"Yo fingía calma. Mi corazón llevaba horas haciendo cardio."-Esmeralda
ESMERALDA
Me quedé embelesada ante lo que estaba viendo. La casa era tal cual soñaba: sus hermosas paredes de piedra blanca, el suelo de parqué de madera oscura. La cocina estaba abierta, lo que daba una buena vista al salón. Un pasillo se extendía por el lado del sofá, donde había tres habitaciones completamente reformadas.
No sé qué me impulsó a alquilar una casa; quizás fue la imperiosa necesidad de tener mi espacio, de poder hacer y deshacer como yo quisiera. Quería cierta libertad... eso... y mantenerme lo más alejada posible de Cole.
No sé cuánto tiempo llevo enamorada de aquel chico, no sé el tiempo que pasé ideando cómo sería nuestra relación, cómo sería nuestro futuro... Lo sé, estaba mal de la cabeza, pero me daba igual. En mi mente todo era posible; en mi imaginación, Cole se daba cuenta de que me amaba incluso más que yo a él y me abrazaba, me decía que estaríamos juntos por siempre. Qué ingenua podía llegar a ser ante ese pensamiento.
Había intentado mantener a raya mis sentimientos, hacer como que no estaban, ignorarlos. Pero estaban tan dentro de mí que dolía, quemaba, pues no podían salir. No es que fuera una persona extremadamente enamoradiza, pero con aquel muchacho... caí de tal manera que no me di cuenta de que no me había puesto el paracaídas.
No pasaba nada, me decía a mí misma. Éramos amigos, algo era algo. Me consolaba, aunque ese consuelo era vacío, pues ni siquiera mi mente se conformaba con su amistad. Antes daba clases de español con él, quizás para pasar más tiempo juntos, quizás en un arrebato infantil de que, si estaba con él, se daría cuenta de que quizás era una mujer que merecía la pena. Pero claro, al darme cuenta de que no había indicios por su parte, simplemente dejé de ir.
Las excusas que había puesto eran el trabajo, el estudio, la futura mudanza... excusas que poco a poco se me estaban agotando y podían llegar a crear cierta duda en su mente. Cole no era tonto, era demasiado listo, y sabía que no tardaría en darse cuenta de lo que pasaba. O quizás lo sabía, pero simplemente se estaba haciendo el ciego... cosa que esperaba que no; eso me dolería más que su rechazo.
El casero me miró, esperando a que dijera algo. Le miré a los ojos arrugados y, sonriendo, dije:
—Me la quedo.
Al salir esas palabras, sentí que aquel hombre nervioso se relajaba de inmediato.
Tras hacer los papeles y darle la señal, me tendió las llaves. Me quedé mirándolas, orgullosa de lo que había conseguido. Estaba deseando ya poner mis cosas y hacerla mía... al menos algo mío.
Ladeé la cabeza. No quería que siguiera en mi mente; era intrusivo y me asqueaba. Estaba fuera de mi control y no podía obligarlo a estar conmigo. Por ello pensé en cosas que pudieran distraerme: la primera, traer las cosas; la segunda, limpiar. Sí, eso me ayudaría a no pensar.
Salí de la casa y me quedé viendo a mis vecinos, que me saludaban con un gesto de cabeza.
Bajé las escaleras y me aproximé hasta el coche. Solo tenía que recoger mis cosas. Solo eso. Me animé y me dispuse a irme a mi exresidencia.

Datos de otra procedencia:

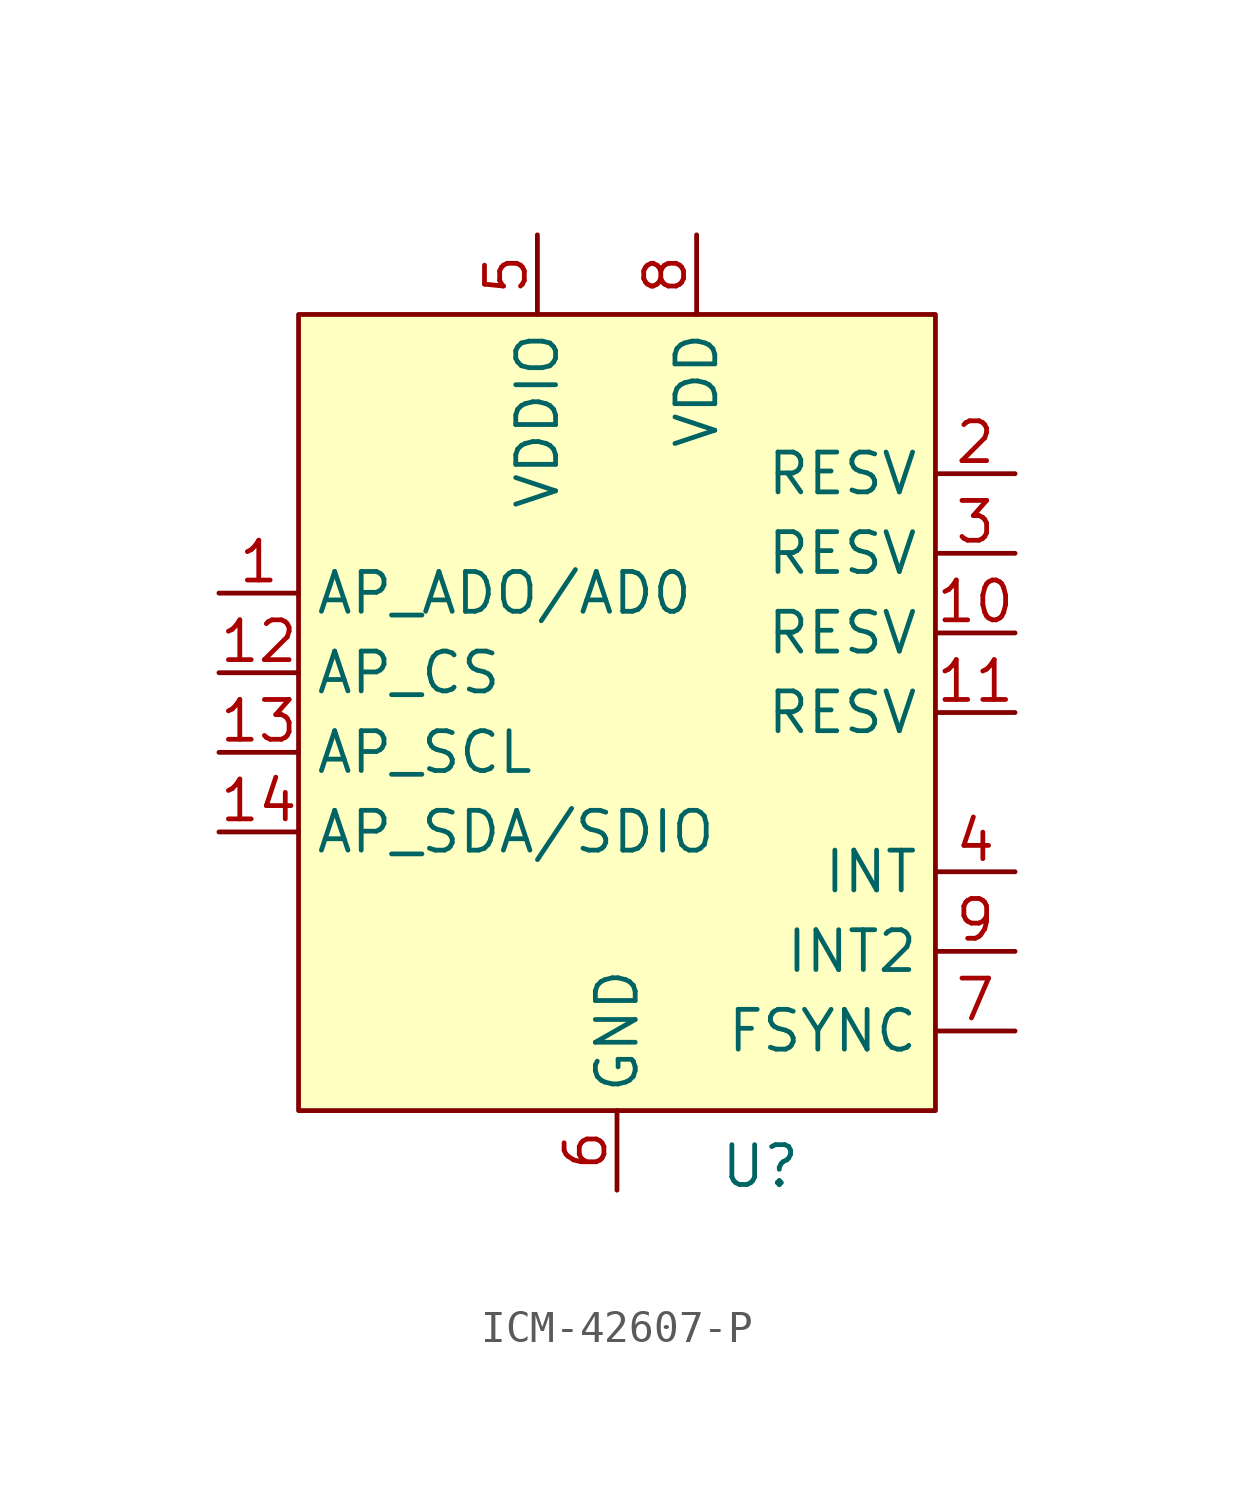
<source format=kicad_sym>
(kicad_symbol_lib
  (version 20241209)
  (generator "kicad_symbol_editor")
  (generator_version "9.0")
  (symbol "ICM-42607-P"
    (property "Reference" "U"
      (at 4.572 -15.748 0)
      (effects (font (size 1.27 1.27))))
    (property "Value" ""
      (at 0 0 0)
      (effects (font (size 1.27 1.27))))
    (symbol "ICM-42607-P_1_1"
      (rectangle (start -10.16 11.43) (end 10.16 -13.97) (stroke (width 0) (type solid)) (fill (type background)))
      (pin input line (at -12.7 2.54 0) (length 2.54) (name "AP_ADO/AD0" (effects (font (size 1.27 1.27)))) (number "1" (effects (font (size 1.27 1.27)))))
      (pin input line (at -12.7 0 0) (length 2.54) (name "AP_CS" (effects (font (size 1.27 1.27)))) (number "12" (effects (font (size 1.27 1.27)))))
      (pin input line (at -12.7 -2.54 0) (length 2.54) (name "AP_SCL" (effects (font (size 1.27 1.27)))) (number "13" (effects (font (size 1.27 1.27)))))
      (pin input line (at -12.7 -5.08 0) (length 2.54) (name "AP_SDA/SDIO" (effects (font (size 1.27 1.27)))) (number "14" (effects (font (size 1.27 1.27)))))
      (pin input line (at -2.54 13.97 270) (length 2.54) (name "VDDIO" (effects (font (size 1.27 1.27)))) (number "5" (effects (font (size 1.27 1.27)))))
      (pin input line (at 0 -16.51 90) (length 2.54) (name "GND" (effects (font (size 1.27 1.27)))) (number "6" (effects (font (size 1.27 1.27)))))
      (pin input line (at 2.54 13.97 270) (length 2.54) (name "VDD" (effects (font (size 1.27 1.27)))) (number "8" (effects (font (size 1.27 1.27)))))
      (pin input line (at 12.7 6.35 180) (length 2.54) (name "RESV" (effects (font (size 1.27 1.27)))) (number "2" (effects (font (size 1.27 1.27)))))
      (pin input line (at 12.7 3.81 180) (length 2.54) (name "RESV" (effects (font (size 1.27 1.27)))) (number "3" (effects (font (size 1.27 1.27)))))
      (pin input line (at 12.7 1.27 180) (length 2.54) (name "RESV" (effects (font (size 1.27 1.27)))) (number "10" (effects (font (size 1.27 1.27)))))
      (pin input line (at 12.7 -1.27 180) (length 2.54) (name "RESV" (effects (font (size 1.27 1.27)))) (number "11" (effects (font (size 1.27 1.27)))))
      (pin input line (at 12.7 -6.35 180) (length 2.54) (name "INT" (effects (font (size 1.27 1.27)))) (number "4" (effects (font (size 1.27 1.27)))))
      (pin input line (at 12.7 -8.89 180) (length 2.54) (name "INT2" (effects (font (size 1.27 1.27)))) (number "9" (effects (font (size 1.27 1.27)))))
      (pin input line (at 12.7 -11.43 180) (length 2.54) (name "FSYNC" (effects (font (size 1.27 1.27)))) (number "7" (effects (font (size 1.27 1.27))))))))
</source>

La verdad es que creía que el destino me estaba fastidiando de una manera bastante cómica. Era como una especie de castigo que seguramente estaba cumpliendo por culpa de mis vidas pasadas; en cualquier caso, mentalmente estaba maldiciendo mi existencia y físicamente estaba esbozando una sonrisa tan falsa que hasta Barbie se sentiría orgullosa de mi actuación. Me di cuenta, gracias a mi romance platónico, de que podía llegar a ser actriz; seguramente me iría mejor, y además poseía unas grandes dotes que cualquier actor alabaría sin dudarlo.
En esos momentos estaba con Cole, quien me estaba ayudando con las cajas. Estuve a punto de mandar un mensaje por el grupo, diciéndoles dónde estaba, pero él había insistido en que podíamos los dos solos. No podía... su mera presencia hacía que mi nivel cardíaco se elevara a unos niveles que posiblemente se asemejarían a un parón de corazón.
—Dios, Solecito, seguro que te lo vas a pasar bien —me animó Cole.
Odiaba los apodos, y más aún los que él me solía decir, pero ya me había acostumbrado de tal manera —y me encantaba cómo me lo decía— que pensé en ir al registro civil y cambiar mi nombre por "Solecito", solo para acordarme de él. Estaba perdiendo la cabeza.